*** Opening of Passage for review ***
Your nice typing loses credibility once your bigotry shows through. Apple's userbase is not full of people who are "fooled into paying for pricy stuff they really do not need". Many of us are quite sophisticated, computer-wise, and are getting exactly what we need, which works in the way we want.
Keep believing that everyone who doesn't make your choice is stupid if you want, but...
It's easier to contend against cool, when your option is less expensive.
But when the competition is cool AND free, you have a serious problem.
I've been a Mac user for over 20 years, and now that everyone and their brother has a Mac at the university, you now see the "cool kids" running around with Linux laptops (I'm guessing they boot into Windows when they need Word).
The Mac is looking a little less like "the little guy" and more like "the man" these days.
A story on Slashdot that pits Unix fans against Apple devotees.
I'm hearing some heads exploding, I think.
You are welcome on my lawn.
Apples OSX does not come with any crappy activation key or other pain in the a$$ copy protection system, so their actual install base could be way higher than reported. Of course you still need Mac hardware to install OSX on, but there is nothing to stop you (except the law) from buying 1 copy of OSX and updating all the Macs in your building.
>OSX can only realistically come from one over priced manufactuer where as Linux is free and can be installed on any machine.
*** Close of Passage for review ***
## Work to complete:
In the forum comments, how long does one commenter say they have been a Mac user? The data that follow have no connection to the forum comments.
*** Opening of Records supplied ***
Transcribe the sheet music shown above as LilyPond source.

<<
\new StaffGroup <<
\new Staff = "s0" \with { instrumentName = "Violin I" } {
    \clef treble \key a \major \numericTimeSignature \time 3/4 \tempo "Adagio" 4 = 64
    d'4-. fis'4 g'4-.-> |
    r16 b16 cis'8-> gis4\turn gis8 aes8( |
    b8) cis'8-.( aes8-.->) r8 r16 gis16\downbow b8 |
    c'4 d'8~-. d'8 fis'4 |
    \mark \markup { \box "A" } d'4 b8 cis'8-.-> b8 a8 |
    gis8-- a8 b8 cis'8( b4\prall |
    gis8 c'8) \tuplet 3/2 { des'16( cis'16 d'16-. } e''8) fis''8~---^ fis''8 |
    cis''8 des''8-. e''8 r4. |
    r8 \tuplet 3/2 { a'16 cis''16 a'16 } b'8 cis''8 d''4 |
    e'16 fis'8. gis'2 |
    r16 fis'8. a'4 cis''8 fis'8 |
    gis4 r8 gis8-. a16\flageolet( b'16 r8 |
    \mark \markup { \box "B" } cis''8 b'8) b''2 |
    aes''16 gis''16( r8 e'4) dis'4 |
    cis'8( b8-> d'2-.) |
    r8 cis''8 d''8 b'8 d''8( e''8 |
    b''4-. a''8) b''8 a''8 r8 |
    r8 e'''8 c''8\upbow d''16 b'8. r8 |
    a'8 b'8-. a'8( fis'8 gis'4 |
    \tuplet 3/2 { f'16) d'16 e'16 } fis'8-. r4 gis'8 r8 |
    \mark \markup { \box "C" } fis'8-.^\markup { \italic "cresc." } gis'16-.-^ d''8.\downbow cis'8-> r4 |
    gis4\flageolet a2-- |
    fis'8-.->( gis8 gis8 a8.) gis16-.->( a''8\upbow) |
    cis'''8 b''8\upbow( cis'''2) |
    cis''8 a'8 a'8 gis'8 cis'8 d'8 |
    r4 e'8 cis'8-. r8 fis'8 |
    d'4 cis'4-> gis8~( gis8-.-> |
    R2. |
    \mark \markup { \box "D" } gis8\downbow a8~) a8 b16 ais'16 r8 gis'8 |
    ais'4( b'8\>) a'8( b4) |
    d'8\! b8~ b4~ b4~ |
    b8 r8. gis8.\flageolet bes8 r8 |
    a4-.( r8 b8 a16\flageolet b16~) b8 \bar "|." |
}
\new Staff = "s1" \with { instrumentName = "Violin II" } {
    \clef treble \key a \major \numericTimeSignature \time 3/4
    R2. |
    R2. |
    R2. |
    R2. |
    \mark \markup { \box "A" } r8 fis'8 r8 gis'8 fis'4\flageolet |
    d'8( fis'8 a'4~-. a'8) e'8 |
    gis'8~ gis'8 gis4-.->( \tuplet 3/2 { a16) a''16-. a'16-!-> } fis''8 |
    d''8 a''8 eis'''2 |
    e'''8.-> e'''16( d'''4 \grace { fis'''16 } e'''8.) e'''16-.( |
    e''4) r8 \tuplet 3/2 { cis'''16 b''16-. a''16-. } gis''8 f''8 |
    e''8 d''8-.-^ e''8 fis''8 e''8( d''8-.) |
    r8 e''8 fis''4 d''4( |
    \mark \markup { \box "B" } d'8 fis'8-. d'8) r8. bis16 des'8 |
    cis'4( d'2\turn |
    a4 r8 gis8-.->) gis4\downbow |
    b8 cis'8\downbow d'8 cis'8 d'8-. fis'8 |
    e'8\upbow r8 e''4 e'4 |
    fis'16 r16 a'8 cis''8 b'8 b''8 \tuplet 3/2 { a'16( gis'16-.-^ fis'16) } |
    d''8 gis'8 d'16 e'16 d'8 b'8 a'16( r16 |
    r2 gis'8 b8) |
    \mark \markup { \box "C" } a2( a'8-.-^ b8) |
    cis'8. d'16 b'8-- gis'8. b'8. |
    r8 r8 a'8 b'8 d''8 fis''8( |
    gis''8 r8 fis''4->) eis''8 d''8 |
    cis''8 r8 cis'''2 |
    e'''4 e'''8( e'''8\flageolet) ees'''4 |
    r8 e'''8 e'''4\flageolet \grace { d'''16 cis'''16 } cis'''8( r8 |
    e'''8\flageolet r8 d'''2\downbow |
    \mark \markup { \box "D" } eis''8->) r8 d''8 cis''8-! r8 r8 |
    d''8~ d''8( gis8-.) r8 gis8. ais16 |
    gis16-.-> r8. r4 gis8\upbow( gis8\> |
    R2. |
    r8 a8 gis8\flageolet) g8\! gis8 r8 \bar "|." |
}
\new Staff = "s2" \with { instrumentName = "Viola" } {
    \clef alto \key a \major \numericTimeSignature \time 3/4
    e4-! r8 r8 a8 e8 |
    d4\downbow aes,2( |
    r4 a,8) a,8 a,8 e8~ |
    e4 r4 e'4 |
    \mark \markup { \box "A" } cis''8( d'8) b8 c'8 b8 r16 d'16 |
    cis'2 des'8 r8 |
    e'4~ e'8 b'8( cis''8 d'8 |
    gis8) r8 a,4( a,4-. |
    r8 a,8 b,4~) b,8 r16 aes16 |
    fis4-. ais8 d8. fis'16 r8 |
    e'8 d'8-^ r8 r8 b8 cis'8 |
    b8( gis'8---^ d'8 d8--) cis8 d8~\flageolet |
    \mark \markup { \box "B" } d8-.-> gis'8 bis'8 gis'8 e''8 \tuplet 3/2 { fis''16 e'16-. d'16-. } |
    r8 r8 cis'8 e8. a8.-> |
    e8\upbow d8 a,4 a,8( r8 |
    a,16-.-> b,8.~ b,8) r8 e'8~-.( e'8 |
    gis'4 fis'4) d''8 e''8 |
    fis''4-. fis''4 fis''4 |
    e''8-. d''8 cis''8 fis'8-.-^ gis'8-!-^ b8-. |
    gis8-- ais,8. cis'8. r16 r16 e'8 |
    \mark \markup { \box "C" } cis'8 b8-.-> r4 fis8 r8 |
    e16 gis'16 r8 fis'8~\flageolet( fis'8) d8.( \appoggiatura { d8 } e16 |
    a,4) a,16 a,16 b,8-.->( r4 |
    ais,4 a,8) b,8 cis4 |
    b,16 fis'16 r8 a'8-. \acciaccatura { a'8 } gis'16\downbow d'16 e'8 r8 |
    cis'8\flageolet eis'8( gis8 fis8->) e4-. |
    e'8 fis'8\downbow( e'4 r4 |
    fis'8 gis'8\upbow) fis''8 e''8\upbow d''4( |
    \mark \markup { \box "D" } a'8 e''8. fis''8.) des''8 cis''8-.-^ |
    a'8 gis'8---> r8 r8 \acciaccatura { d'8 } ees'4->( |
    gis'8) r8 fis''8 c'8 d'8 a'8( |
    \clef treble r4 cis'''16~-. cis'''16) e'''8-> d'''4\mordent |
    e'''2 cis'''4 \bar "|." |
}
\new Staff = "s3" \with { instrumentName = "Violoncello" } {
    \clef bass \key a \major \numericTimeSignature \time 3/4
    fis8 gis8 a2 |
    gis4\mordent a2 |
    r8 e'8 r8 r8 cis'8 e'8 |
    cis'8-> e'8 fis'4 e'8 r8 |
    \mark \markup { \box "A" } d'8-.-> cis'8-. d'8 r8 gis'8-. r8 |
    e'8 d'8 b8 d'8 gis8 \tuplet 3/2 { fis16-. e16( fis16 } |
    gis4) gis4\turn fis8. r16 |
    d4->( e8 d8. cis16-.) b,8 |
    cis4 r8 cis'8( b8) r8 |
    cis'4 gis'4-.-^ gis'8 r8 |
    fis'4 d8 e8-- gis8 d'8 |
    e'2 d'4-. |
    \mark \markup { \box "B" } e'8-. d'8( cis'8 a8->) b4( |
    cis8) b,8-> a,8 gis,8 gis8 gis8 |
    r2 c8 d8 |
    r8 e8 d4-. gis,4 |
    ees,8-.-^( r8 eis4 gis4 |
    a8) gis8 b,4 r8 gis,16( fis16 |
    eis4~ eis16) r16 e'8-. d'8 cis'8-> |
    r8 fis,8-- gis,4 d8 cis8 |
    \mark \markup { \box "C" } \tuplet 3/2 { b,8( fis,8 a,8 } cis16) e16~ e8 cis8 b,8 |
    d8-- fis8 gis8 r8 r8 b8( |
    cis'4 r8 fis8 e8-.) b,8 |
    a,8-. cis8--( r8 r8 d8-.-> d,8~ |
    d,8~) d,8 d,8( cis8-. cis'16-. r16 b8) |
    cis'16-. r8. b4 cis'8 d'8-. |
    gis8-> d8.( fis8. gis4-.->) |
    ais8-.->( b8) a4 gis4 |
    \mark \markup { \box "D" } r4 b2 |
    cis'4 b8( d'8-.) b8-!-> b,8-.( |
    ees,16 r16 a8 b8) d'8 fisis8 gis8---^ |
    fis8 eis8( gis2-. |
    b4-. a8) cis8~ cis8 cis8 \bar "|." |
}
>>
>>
*** Close of Records supplied ***
## Your response:
Over 20 years.